Stored data entries
----

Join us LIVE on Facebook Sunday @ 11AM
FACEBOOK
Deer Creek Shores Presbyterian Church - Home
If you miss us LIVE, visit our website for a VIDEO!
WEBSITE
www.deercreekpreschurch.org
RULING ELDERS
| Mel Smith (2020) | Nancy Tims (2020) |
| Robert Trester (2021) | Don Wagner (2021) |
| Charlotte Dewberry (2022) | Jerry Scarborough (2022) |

----

# [WORK TASK]
All the lines that hold the word "LIVE" must appear in the answer, copied from the records.

# [SOLUTION TO THE EXERCISE]
Join us LIVE on Facebook Sunday @ 11AM
If you miss us LIVE, visit our website for a VIDEO!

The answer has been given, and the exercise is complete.